SteerMoE is orthogonal to existing jailbreak methods; combining them can completely bypass all safety guardrails.
It reveals "alignment fakeout" in MoE: safety alignment is concentrated in a few expert paths, and a slight shift in routing causes it to collapse.

Highlights & Insights¶

Duality Analysis: The same method can enhance safety/faithfulness (+20%/+27%) or completely destroy safety (-100%).
Lightweight & Efficient: Does not modify model weights or require extra training, utilizing existing routing computations.
Exposing Fundamental Vulnerability: GPT-OSS-120B safety guardrails drop from 100% to 0% under SteerMoE+AIM.
New Dimension of "Alignment Fakeout": Safety alignment must cover all routing paths, not just a few expert channels.
Interpretability By-product: Expert activation patterns can serve as signals for token-level attribution and hallucination detection.

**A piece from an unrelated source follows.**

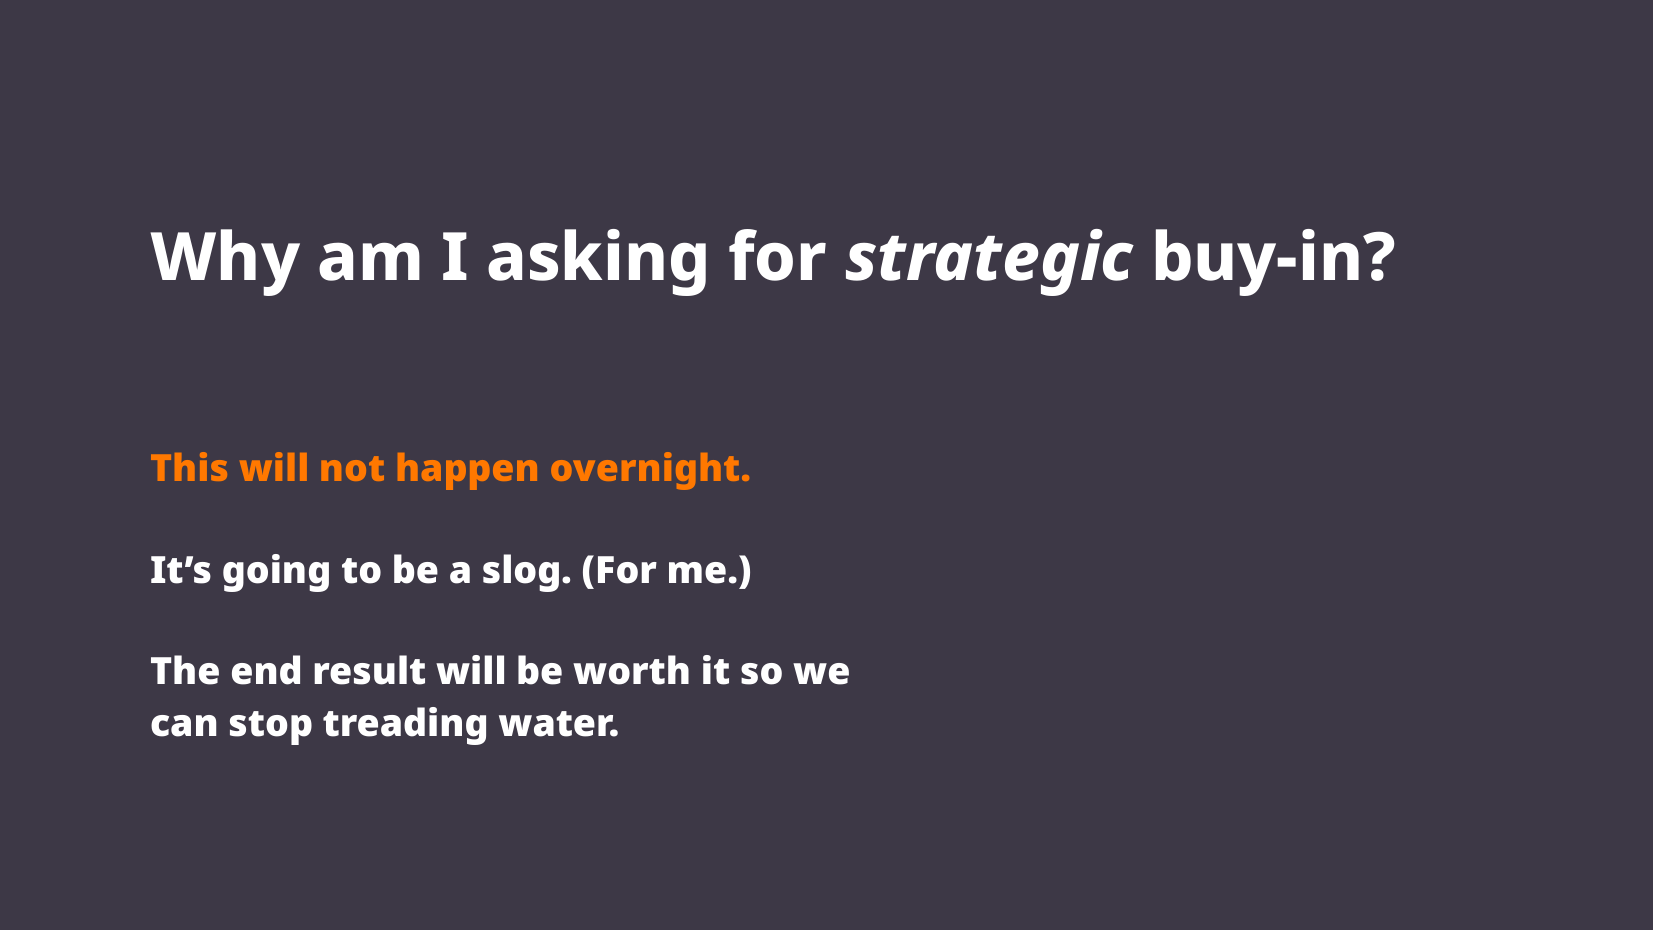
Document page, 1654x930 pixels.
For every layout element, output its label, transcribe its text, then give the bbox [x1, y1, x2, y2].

title This will not happen overnight. It’s going to be a slog. (For me.) The end result will be worth it so we can stop treading water. [150, 441, 863, 713]
title Why am I asking for strategic buy-in? [150, 138, 1426, 301]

Limitations & Future Work¶

Applicable only to MoE architectures; cannot be directly used for dense models.
Requires construction of contrastive paired inputs, which is difficult for certain subtle behaviors.
The optimal number of steered experts depends on model architecture parameters, requiring tuning for each model.
Ethical risks regarding safety attacks.

MoE Analysis: Mixtral vocabulary specialization, OLMoE routing saturation, domain specialization, etc.
LLM Steering: LM-Steers, Representation Engineering, RICE, etc.
Safety Attacks: GCG, ArtPrompt, AIM jailbreak methods.

Rating¶

Novelty: ⭐⭐⭐⭐⭐ — Reinterprets MoE routing as a controllable behavior interface.
Technical Depth: ⭐⭐⭐⭐ — Concise method but comprehensive analysis.
Experimental Thoroughness: ⭐⭐⭐⭐⭐ — 11 benchmarks × 6 models, safety and faithfulness dimensions.
Value: ⭐⭐⭐⭐ — Zero-cost steering at inference, though safety attack surfaces require attention.